(Before and after images)
"""

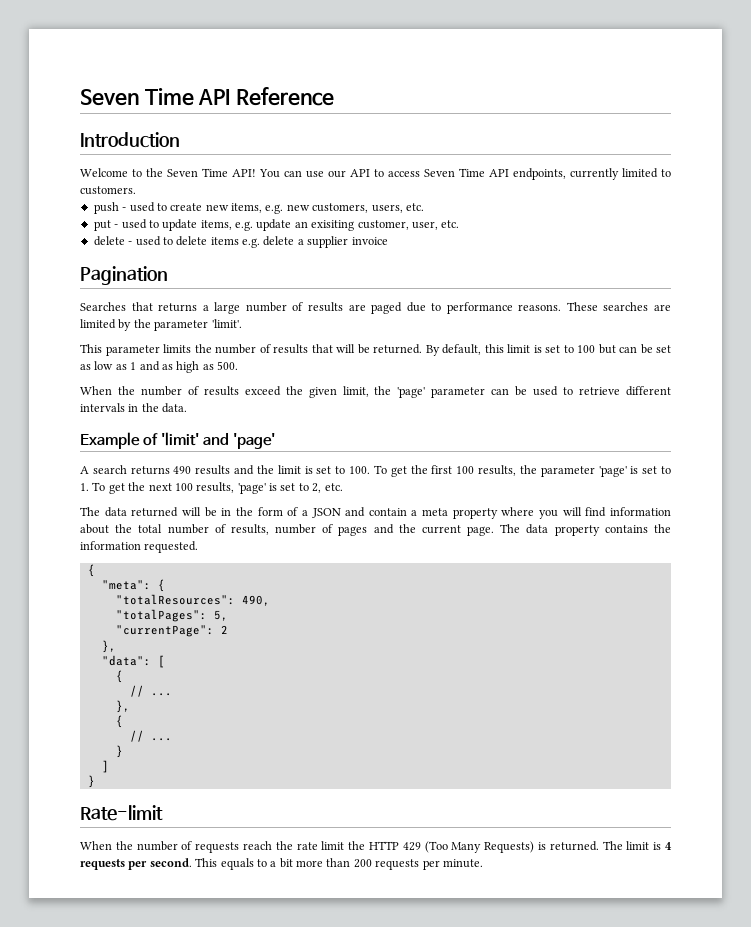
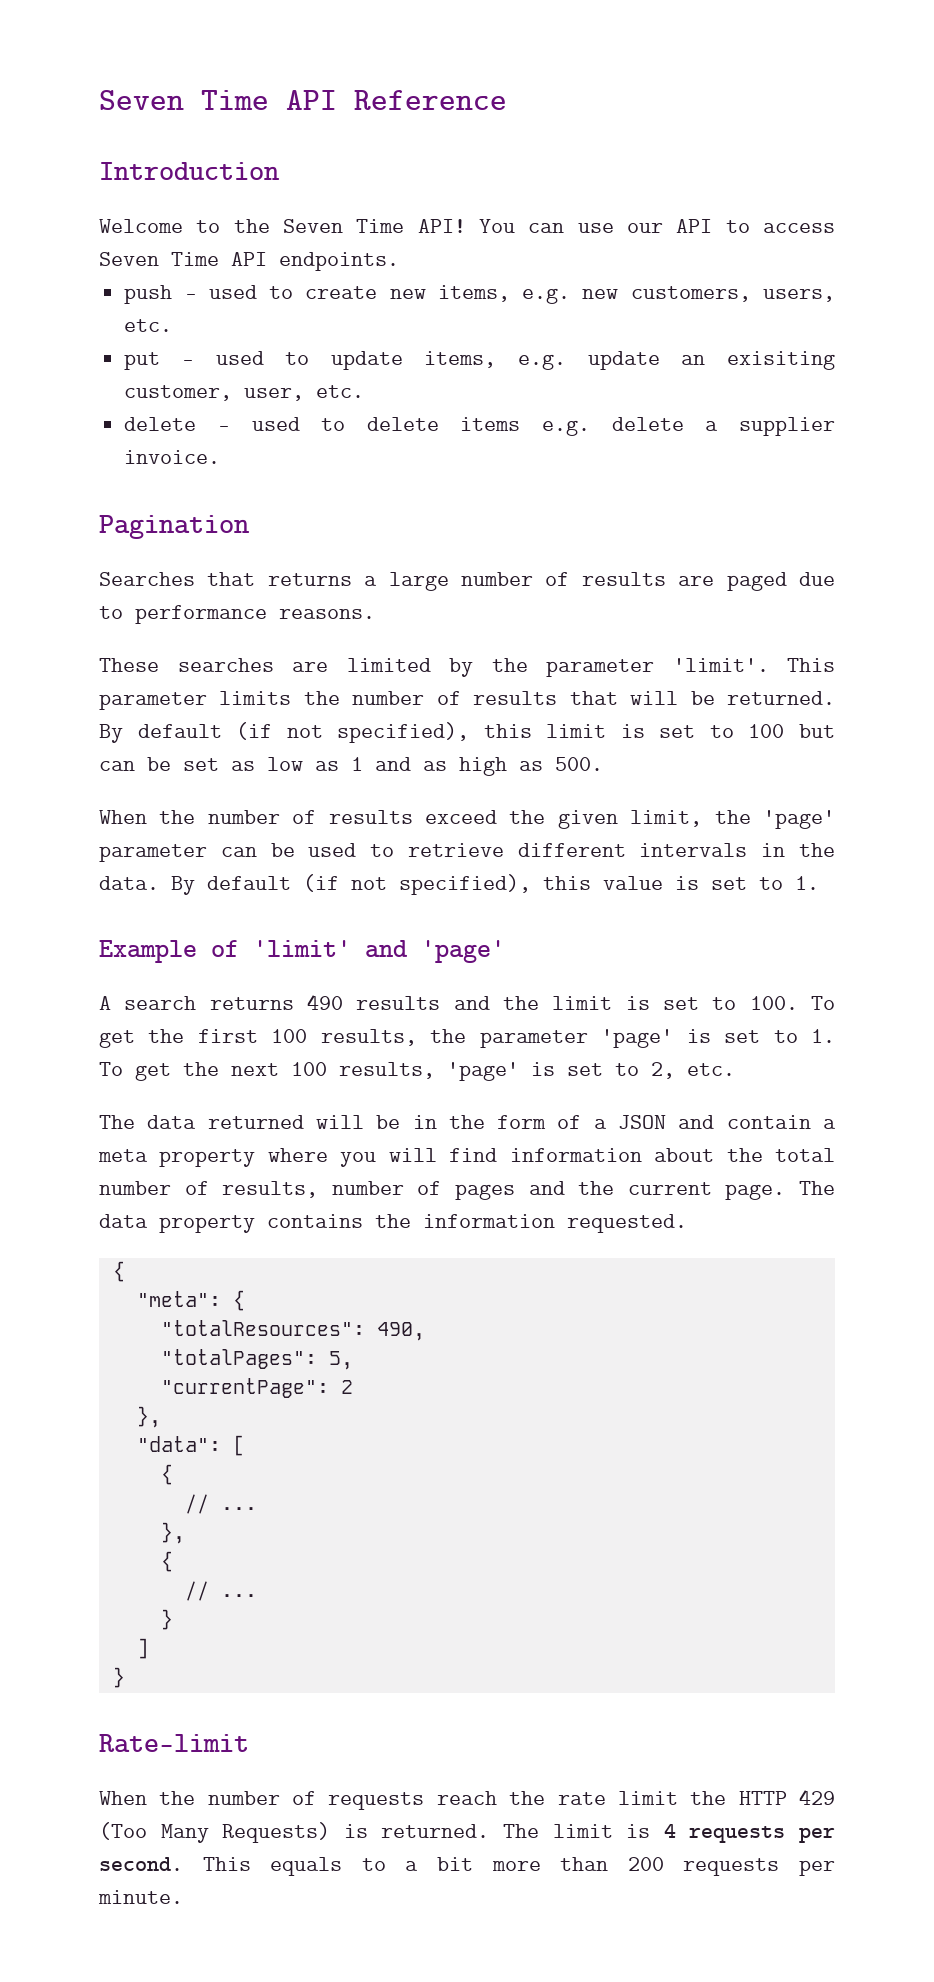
[513,168,671,180] [80,186,136,195] endpoints, currently limited to customers. -> [279,252,399,271] endpoints.
[351,237,388,245] invoice -> [124,450,221,464] invoice.
(562, 307) none -> (375, 614) //
(242, 323) // -> (769, 665) none
[442,344,481,355] default, -> [137,722,470,743] default (if not specified),
(188, 408) none -> [171,874,819,895] By default (if not specified), this value is set to 1.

"""

> [REQUIRED ACTION]: In the records above, find the line containing "[442,344,481,355] default, ->" and print it and every later line exactly, through the last one.

> [OUTPUT FOR THIS EXERCISE]:
[442,344,481,355] default, -> [137,722,470,743] default (if not specified),
(188, 408) none -> [171,874,819,895] By default (if not specified), this value is set to 1.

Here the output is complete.